Monday, Mar. 26, 1928
Billiards
A few years ago no gentleman built a country house without putting in a billiard room. Now those billiard rooms have been turned into breakfast rooms, gun rooms, dens. Billiards, no longer smart, is played and watched now only by people who really like it. In no sport except championship golf is there the same concentration of spectators on a delicate feat of skill, the success of which depends entirely on nervous control--as when, in a room filled with smoke, and banked on four sides by retreating slopes of intense watching faces, a billiard player in a stiff shirt and evening waistcoat, bending in a pour of white light over a green table, begins a run, clicking the cue ball against the two balls he is trying to keep against the cushion. When will he miss? Last week in San Francisco Edouard Horemans of Belgium shot 248 times, then stood aside for Jacob Schacfer to shoot.
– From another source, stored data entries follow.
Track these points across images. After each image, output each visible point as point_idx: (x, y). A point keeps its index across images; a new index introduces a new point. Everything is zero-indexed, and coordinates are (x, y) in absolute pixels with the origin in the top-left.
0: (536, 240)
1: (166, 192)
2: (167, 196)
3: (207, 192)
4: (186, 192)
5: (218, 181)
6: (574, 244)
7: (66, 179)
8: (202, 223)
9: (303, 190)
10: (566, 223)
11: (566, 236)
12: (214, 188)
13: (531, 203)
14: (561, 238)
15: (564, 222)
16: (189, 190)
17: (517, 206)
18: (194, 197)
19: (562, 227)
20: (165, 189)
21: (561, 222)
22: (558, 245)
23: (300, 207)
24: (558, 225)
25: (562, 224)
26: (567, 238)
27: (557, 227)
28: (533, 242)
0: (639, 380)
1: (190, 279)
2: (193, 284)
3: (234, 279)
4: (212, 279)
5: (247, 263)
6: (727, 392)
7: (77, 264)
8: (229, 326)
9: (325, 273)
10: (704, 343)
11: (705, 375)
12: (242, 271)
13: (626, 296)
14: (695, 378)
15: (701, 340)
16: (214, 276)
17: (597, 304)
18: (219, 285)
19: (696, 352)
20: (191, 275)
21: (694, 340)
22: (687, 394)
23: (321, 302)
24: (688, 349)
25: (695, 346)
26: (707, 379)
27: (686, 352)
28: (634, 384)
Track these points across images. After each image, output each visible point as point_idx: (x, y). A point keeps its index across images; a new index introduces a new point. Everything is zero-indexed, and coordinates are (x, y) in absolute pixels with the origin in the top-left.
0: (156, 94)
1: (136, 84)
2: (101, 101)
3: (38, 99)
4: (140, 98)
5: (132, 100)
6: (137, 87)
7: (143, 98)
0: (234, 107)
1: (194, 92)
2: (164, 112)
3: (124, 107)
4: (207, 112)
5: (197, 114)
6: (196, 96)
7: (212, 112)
For a long time U. S. players have held most of the world's billiard championships.
But Horemans' run was formidable to the audience and it seemed likely now that a foreigner would beat the great Schaefer. The day before, Horemans had run off 345; Schaefer was already behind; to beat Horemans now would be hard, almost impossible.
Schaefer, who had been chalking his cue nervously while Horemans shot, bent over the table. With a few beautiful billiards he brought the balls, scattered when Horemans broke his run, into a position in the corner. He began a run, playing as smoothly as if he were unconscious of the concentration of hundreds of eyes and minds on the green table and on that spot in the table where his fingers rested holding the cue. He made fifty, seventy-five, eighty, eighty-five--and then, when it seemed as if he could have gone on making shots like a machine for the rest of the night, the gather broke; after three more shots he missed a draw, turned to congratulate Horemans, now the world's champion.